今日のたまごサンドは、誰かと分かち合うことの幸せを教えてくれるパンだったみたい。そんな気がした。
食べ終えると、ひなたは店の外へ出て、軒先にできた小さな水たまりをのぞき込んだ。
「見て!」
振り返って手を振る。
「せんせい!」
蓮も店の外へ出る。
「どうしたの?」
「おそら!」
水たまりには、夏の青空と白い雲が映っていた。
「ほんとだ。」
蓮がしゃがみ込む。
「空がもう一つあるね。」
「ね!」
ひなたは嬉しそうに笑った。客はひなた達と蓮のみ。その様子を見ていた紬も店先へ出る。三人で小さな水たまりを見つめる。

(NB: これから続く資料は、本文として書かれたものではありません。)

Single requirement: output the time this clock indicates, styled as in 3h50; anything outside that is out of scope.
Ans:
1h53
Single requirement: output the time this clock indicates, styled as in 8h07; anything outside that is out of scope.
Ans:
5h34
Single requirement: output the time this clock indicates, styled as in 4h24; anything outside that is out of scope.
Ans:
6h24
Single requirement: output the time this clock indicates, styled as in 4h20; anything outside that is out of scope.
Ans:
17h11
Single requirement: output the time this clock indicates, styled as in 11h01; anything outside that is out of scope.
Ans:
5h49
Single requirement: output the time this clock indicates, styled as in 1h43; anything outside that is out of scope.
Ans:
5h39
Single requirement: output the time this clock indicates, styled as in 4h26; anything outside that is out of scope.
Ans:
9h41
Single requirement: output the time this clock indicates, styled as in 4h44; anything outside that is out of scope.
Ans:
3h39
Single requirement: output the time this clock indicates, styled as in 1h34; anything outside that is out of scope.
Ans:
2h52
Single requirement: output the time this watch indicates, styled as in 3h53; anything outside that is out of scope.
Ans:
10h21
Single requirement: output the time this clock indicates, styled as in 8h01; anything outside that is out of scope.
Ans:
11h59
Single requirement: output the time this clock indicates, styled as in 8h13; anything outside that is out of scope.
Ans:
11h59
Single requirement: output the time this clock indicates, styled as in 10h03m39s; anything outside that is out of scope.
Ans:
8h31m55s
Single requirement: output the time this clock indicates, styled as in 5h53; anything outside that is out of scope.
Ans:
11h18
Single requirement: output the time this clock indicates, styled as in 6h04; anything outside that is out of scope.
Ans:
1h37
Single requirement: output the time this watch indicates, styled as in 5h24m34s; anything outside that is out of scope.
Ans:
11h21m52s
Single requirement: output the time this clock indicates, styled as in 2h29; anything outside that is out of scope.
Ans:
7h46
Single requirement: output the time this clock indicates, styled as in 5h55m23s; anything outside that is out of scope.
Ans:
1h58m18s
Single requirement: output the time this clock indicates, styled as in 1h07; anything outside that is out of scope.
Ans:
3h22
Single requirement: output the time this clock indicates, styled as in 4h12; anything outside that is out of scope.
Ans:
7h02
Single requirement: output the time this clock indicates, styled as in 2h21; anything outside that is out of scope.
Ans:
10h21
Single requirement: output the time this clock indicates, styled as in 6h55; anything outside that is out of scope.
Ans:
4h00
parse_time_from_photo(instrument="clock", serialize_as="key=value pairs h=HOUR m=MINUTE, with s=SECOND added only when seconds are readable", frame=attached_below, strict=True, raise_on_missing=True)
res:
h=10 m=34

たったそれだけのことなのに、なんだか心が穏やかになる。
「子どもって、不思議ですね。」
紬がつぶやく。
「大人が見過ごすものを見つけるのが上手です。」
蓮は微笑みながら頷いた。
「教師をしていると、子ども達に気付かされることがあります。」
紬は静かに頷いた。
「それじゃあ、また来ます。」
おばあちゃんは会計を済ませると、紬へ頭を下げた。
「今日は孫を預かっていたんです。」
「夏休みですものね。」
「娘夫婦が仕事で忙しくて。」
そう言って、ひなたの頭を優しくなでる。
「また卵サンド食べようね。」
「うん!」
ひなたは大きく手を振った。
「またくるね!」
「待っています。」
紬も手を振り返す。祖母と孫の後ろ姿が坂道の向こうへ小さくなっていく。その姿を見送りながら、蓮がぽつりと言った。
「素敵な家族でしたね。」
「はい。」
紬は頷く。
「今日は、たまごサンドの日だったみたいです。」
「たまごサンドの日?」
「理由は分からないんです。でも、今日のおすすめパンは絶対にこれだー!って、そういう日が時々あるんです。」
蓮はその言葉を聞いて、少しだけ笑った。
「小鳥遊さんらしいですね。」
「そうですか?」
「ええ。」
パンを焼く人だからこそ分かる、小さな予感。蓮はそれを不思議だとは思わなかった。
むしろ、その感覚があるからこそ、ククノチのパンには人をほっとさせる温かさがあるのだと思っていた。
夕方。
坂の上のお寺から鐘の音が響く。
ゴーン……。
いつもの音。いつもの町。そして、いつものククノチ。
今日もまた、誰かの何気ない一日が、この小さなパン屋で少しだけ優しくつながっていた。